The Learning and Skills Council deserves a frosty response from colleges for its attempt to set targets for growth in income for fees from non-publicly funded courses.

If colleges refuse to set targets - or fail to meet them - the LSC only has one sanction available. It would have to penalise them financially, almost certainly by reducing the level of post-19 funding.

Particularly frustrating for many principals will be the fact that, while they face penalties for failing to meet targets outside the council’s funding remit, they are already suffering financially for over-achieving in an area which is within the quango’s responsibility - the recruitment of 16- to 18-year-olds. Many colleges have attracted so many that they have been forced to provide for some without LSC funding, or turn them away at the gate.

So, perversely, as colleges are penalised for success in activities which fall within the LSC’s domain, they face the possibility of being hit again for “failing” to achieve in an area which they have always been told is an optional extra, unworthy of public funding.

What we are seeing are the consequences which can flow when the state attempts to give the market a helping hand with a large dose of centralist control.

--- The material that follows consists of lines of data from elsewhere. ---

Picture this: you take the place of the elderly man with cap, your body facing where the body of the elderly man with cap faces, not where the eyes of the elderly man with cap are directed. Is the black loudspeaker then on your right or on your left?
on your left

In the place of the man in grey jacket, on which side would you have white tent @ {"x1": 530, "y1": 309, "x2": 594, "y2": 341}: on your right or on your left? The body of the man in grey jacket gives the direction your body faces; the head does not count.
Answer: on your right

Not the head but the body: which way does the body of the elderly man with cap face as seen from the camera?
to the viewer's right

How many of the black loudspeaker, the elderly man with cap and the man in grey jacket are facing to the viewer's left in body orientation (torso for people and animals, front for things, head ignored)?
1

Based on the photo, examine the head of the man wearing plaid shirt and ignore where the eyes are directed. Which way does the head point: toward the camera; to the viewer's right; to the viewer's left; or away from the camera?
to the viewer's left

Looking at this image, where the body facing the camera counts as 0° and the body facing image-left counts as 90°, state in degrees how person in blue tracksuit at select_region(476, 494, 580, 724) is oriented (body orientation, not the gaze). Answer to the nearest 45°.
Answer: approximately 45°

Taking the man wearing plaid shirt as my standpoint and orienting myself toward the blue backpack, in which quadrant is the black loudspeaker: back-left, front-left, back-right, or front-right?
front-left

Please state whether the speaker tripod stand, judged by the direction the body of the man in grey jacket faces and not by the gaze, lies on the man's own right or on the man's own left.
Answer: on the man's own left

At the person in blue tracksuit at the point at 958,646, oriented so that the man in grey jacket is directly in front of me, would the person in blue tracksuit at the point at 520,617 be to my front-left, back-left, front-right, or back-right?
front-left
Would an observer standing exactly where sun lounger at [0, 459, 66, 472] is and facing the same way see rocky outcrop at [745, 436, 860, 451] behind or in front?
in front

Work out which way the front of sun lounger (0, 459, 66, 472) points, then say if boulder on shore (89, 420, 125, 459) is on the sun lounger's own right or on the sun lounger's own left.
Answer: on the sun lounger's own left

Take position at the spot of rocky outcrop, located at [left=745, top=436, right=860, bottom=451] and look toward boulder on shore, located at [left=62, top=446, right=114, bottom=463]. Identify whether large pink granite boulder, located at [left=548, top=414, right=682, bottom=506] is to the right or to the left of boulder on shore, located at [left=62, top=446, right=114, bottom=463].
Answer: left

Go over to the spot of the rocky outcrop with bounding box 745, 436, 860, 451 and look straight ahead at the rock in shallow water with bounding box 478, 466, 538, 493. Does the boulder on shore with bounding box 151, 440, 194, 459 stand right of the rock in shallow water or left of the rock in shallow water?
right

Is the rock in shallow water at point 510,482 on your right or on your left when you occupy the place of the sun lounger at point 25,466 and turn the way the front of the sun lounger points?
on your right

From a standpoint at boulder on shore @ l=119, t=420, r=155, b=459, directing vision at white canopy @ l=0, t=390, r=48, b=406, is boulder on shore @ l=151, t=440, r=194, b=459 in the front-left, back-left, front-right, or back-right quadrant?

The logic of providing full-fee courses is that, assuming colleges make a surplus, they end up with cash they can use in other areas of activity. This incentive alone should be enough. In the end, the market - students’ and employers’ ability and willingness to pay - will set the level of fees and the rates of enrolments, based on principals’ unique understanding of local demand.

Of course, with the economic climate as it is, this is the worst possible timing for colleges to be put under pressure to extract more cash from the public. No amount of central planning is going to take away the fact that many private individuals are going to be spending less money - a lot less money - on extras such as adult education in the coming months, and possibly years.

One potential effect - or, as ministers prefer, “unintended consequence” - of this target could be that poorer adults, including many of the Prime Minister’s beloved hard-working families, could be priced out of further education as colleges compete to see who can raise fees the most.

A spectacular own goal in the drive to widen adult participation.